→ DIRECTIVE: Using the records below, write out only the lines from the line containing "hfov_deg: 11.1" up to and including the line containing "exposure_s: 1/193", exactly, with no pictures.

→ WORKING DATA:
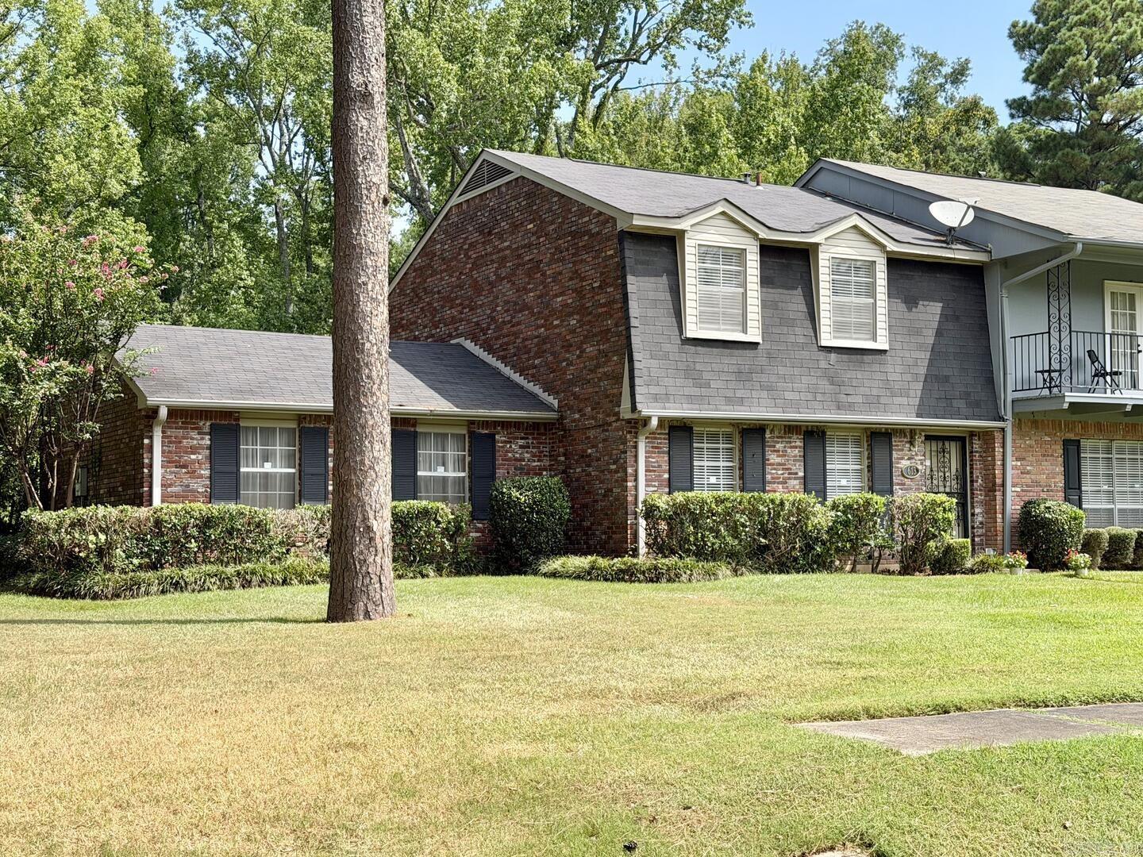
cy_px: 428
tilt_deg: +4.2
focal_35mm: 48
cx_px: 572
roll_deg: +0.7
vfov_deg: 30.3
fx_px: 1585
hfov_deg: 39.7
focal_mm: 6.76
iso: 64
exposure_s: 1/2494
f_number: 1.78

--

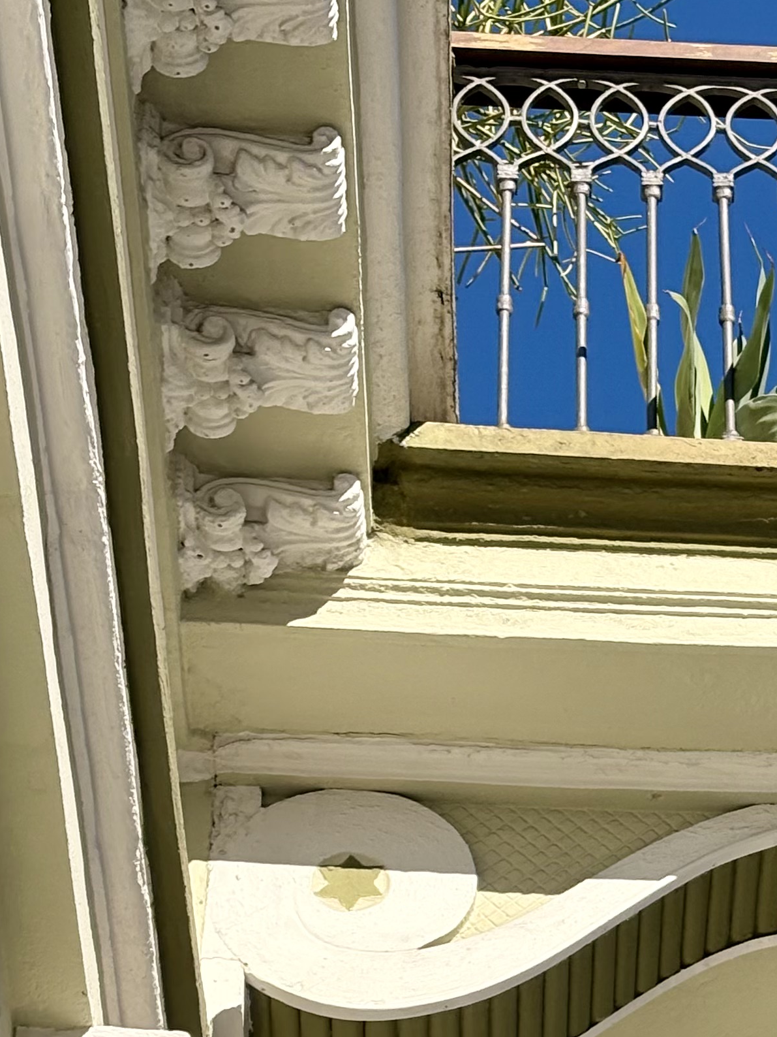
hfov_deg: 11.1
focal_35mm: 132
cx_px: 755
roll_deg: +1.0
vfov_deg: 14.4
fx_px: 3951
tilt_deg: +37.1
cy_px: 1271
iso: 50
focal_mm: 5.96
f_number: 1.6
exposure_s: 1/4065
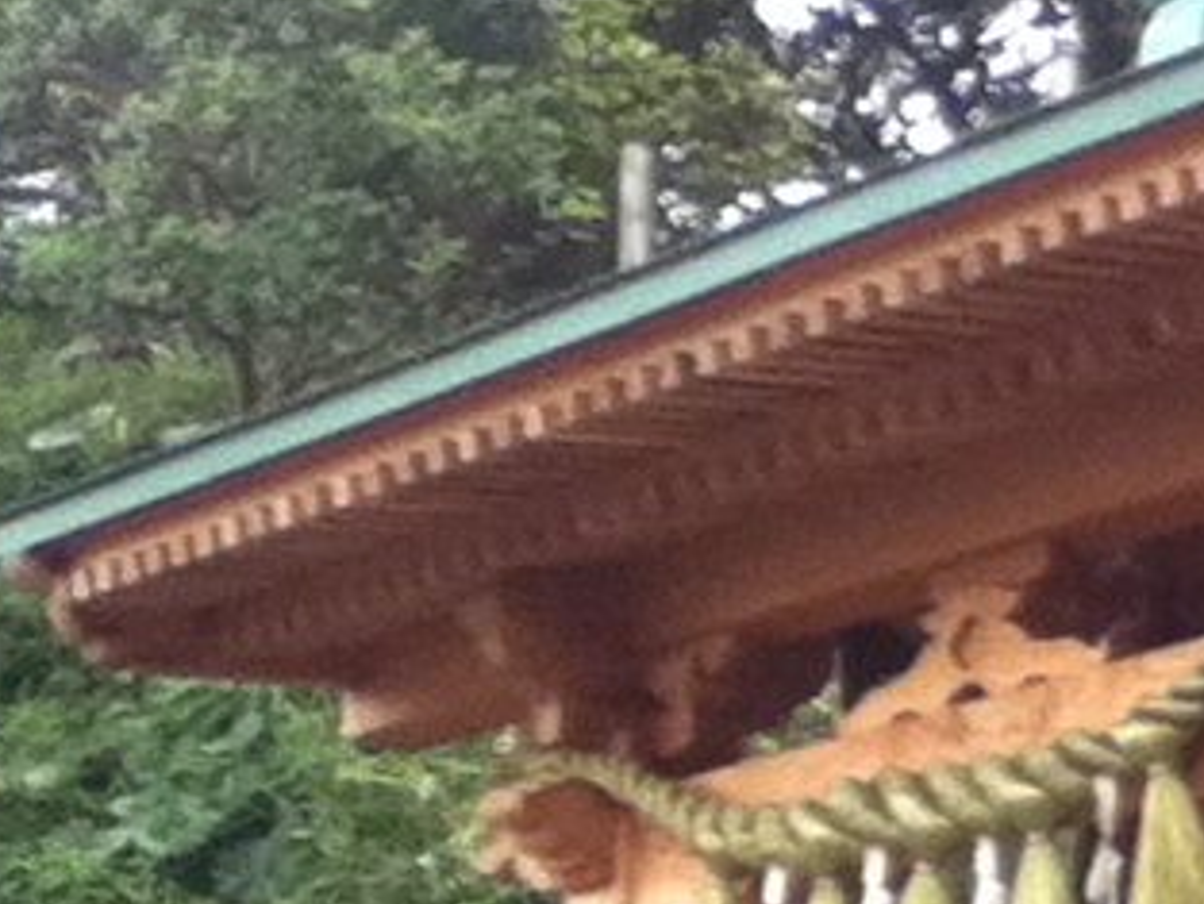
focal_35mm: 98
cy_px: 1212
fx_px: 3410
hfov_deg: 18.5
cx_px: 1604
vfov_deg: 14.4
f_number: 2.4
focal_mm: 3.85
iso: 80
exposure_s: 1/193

→ EXPECTED ANSWER:
hfov_deg: 11.1
focal_35mm: 132
cx_px: 755
roll_deg: +1.0
vfov_deg: 14.4
fx_px: 3951
tilt_deg: +37.1
cy_px: 1271
iso: 50
focal_mm: 5.96
f_number: 1.6
exposure_s: 1/4065
focal_35mm: 98
cy_px: 1212
fx_px: 3410
hfov_deg: 18.5
cx_px: 1604
vfov_deg: 14.4
f_number: 2.4
focal_mm: 3.85
iso: 80
exposure_s: 1/193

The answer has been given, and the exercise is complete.